From Irish Political Review: March 2006
"Tough Love" And Joint Stewardship—An
empty threat,
or is Hain serious?
Back in April, Secretary of State Peter Hain laid things on the line for the Northern Ireland parties in astonishingly blunt terms. The current impasse on the political arrangements was to be met with a determined "tough love" strategy.
In the Guardian of 6th April, Hain noted:
"Currently, I and four Ministers from Westminster take all the decisions. The people of Northern Ireland can approve or disapprove, but cannot hold us directly to account….
"It would be ludicrous to again elect politicians who won’t do their jobs to an Assembly that doesn’t exist… Members of the Assembly now being paid salaries and allowances—amounting to £85,000 per year—will lose them. …So, if local politicians will not do their jobs, British direct-rule Ministers will work with our counterparts in Dublin on common sense North South Partnerships: practical co-operation on policing, tackling child offenders, establishing a single energy market and a common mobile phone tariff. I and my Ministerial team will drive forward reforms to abolish the 11+ and open educational opportunity for all. We will cut the number of Councils from 26 to 7 and public bodies from 154 to 75. We will introduce water charges and raise household rates to British levels.

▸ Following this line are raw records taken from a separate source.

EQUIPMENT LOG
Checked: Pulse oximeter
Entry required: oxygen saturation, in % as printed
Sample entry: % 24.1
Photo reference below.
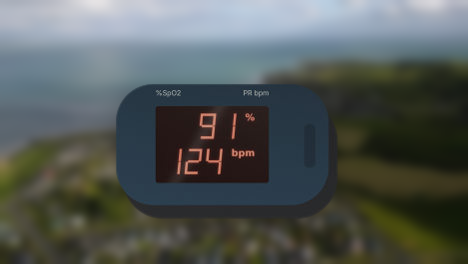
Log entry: % 91
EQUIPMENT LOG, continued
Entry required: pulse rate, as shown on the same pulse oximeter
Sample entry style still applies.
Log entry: bpm 124
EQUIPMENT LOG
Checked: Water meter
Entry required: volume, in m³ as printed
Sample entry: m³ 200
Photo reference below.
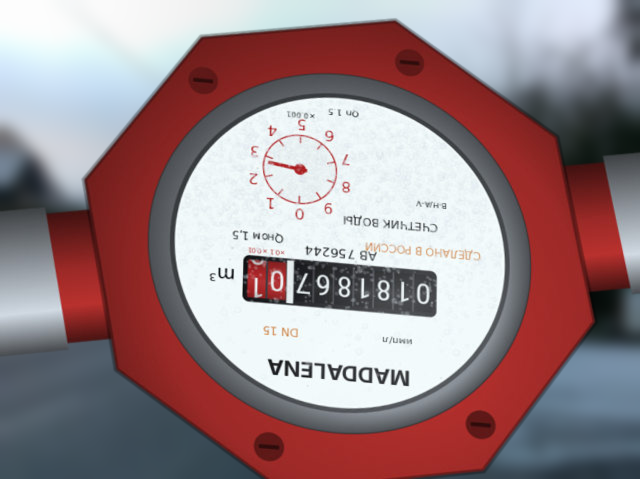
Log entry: m³ 181867.012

"If locally elected politicians don’t like all this, the solution lies in their hands: taking their places at Stormont and, for the first time in three years, earning their salaries by exercising self government."
I don’t remember a Secretary of State speak in as unrestrained a manner, but does he mean it? The Northern Ireland Office "tough love" strategy is based on the notion that, if the "Northern Ireland parties" do not consent to the restoration of the Executive by November 24th they’ll get "joint stewardship" between the British and Irish Governments.
Since then, Hain and his team have had to act to save the Education Order from almost certain defeat in the House of Lords. The prospects of a defeat were enhanced by the decision of Liberal Democrats peers—on the basis of "democracy"—to oppose the end of selective education. Can anyone remember the last time the House of Lords defeated a Northern Ireland Order? In order to buy off the Liberals, the central part of the Education Order, the end of academic selection (the "11+"), has been temporarily shelved as an issue which could be determined by a Northern Ireland Executive. In essence: 'Set up the Executive by November 24th' and the end of the '11+' will be yours to determine. Otherwise, the '11+' will go on the 24th November.
It has been hinted too that the Review of Public Administration, and the 7 Council model, can be up for grabs if the Executive is restored. None of these carrots appears to be working, as the oddly titled Stormont committee The Restoration of Devolution Committee is currently bogged down in procedural wrangling, with the DUP doing most of the bogging down.
The DUP does not consider the threat of joint stewardship to be a credible one. Content with the focus of life at Westminster, and content for Jim Allister to describe Blair as a "lame duck", there appears no good reason for the DUP to make rash moves. And who could blame them?
Gordon Brown’s visit to Belfast on 20th June—as part of a pre-Prime-Ministerial tour of the Kingdom pledged at the last Labour Party conference—was used to reinforce the 24th November deadline. The Rev. Paisley however took Mr Brown to be a Scot who would "go the second mile" for Protestant Ulster—a son of the manse prepared to provide the "Fair Deal" for Ulster pledged by the DUP.
"I think we can take some comfort from the fact that perhaps the next Prime Minister will go the second mile with us… The second mile, in my view, is let’s be fair to Northern Ireland… He is a Scotsman and knows more about the real differences that do exist in Northern Ireland" (Belfast Telegraph,20 June).
No sign there of Rev. Paisley being overwrought about joint stewardship.
Former Policing Board Vice Chair, Denis Bradley, recently noted in his Irish News column that, if civil servants within the British Irish intergovernmental secretariat busy were drawing up papers and schemes to "fill out" joint stewardship, then leaks would be rife and there would be plenty of rooftop noise from the DUP.
Joint stewardship looks like something which will only start to be considered around the 25th November—if, of course, the 24 November deadline hasn’t shifted. Our assessment for some time has been that Plan "B" should consist of deeper British and Irish collaboration in government, with enhanced local; government being the most stable means of "moving things on". But there is, as yet, barely a sketchy notion of a Plan "B" in the heads of either the British or Irish Governments.